**What you are asked to do:**
Give back the data in full. Leave nothing out.

**Extracted records:**
╭──

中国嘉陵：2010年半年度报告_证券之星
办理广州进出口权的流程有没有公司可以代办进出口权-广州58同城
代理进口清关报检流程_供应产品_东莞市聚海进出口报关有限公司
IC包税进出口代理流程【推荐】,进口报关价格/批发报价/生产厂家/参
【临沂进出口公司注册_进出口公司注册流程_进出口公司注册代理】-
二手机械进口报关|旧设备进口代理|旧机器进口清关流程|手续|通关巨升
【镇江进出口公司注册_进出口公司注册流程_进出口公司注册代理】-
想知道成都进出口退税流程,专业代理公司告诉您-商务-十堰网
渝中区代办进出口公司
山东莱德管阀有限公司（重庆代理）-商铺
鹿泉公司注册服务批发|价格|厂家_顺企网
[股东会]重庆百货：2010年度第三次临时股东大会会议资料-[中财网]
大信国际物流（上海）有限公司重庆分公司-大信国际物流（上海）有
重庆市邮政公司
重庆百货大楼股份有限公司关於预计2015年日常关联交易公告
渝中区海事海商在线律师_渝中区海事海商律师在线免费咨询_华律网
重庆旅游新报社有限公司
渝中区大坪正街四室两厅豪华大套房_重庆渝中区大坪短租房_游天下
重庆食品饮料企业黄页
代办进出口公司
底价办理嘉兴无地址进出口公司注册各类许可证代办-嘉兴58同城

╰──

**Task result:**
中国嘉陵：2010年半年度报告_证券之星
办理广州进出口权的流程有没有公司可以代办进出口权-广州58同城
代理进口清关报检流程_供应产品_东莞市聚海进出口报关有限公司
IC包税进出口代理流程【推荐】,进口报关价格/批发报价/生产厂家/参
【临沂进出口公司注册_进出口公司注册流程_进出口公司注册代理】-
二手机械进口报关|旧设备进口代理|旧机器进口清关流程|手续|通关巨升
【镇江进出口公司注册_进出口公司注册流程_进出口公司注册代理】-
想知道成都进出口退税流程,专业代理公司告诉您-商务-十堰网
渝中区代办进出口公司
山东莱德管阀有限公司（重庆代理）-商铺
鹿泉公司注册服务批发|价格|厂家_顺企网
[股东会]重庆百货：2010年度第三次临时股东大会会议资料-[中财网]
大信国际物流（上海）有限公司重庆分公司-大信国际物流（上海）有
重庆市邮政公司
重庆百货大楼股份有限公司关於预计2015年日常关联交易公告
渝中区海事海商在线律师_渝中区海事海商律师在线免费咨询_华律网
重庆旅游新报社有限公司
渝中区大坪正街四室两厅豪华大套房_重庆渝中区大坪短租房_游天下
重庆食品饮料企业黄页
代办进出口公司
底价办理嘉兴无地址进出口公司注册各类许可证代办-嘉兴58同城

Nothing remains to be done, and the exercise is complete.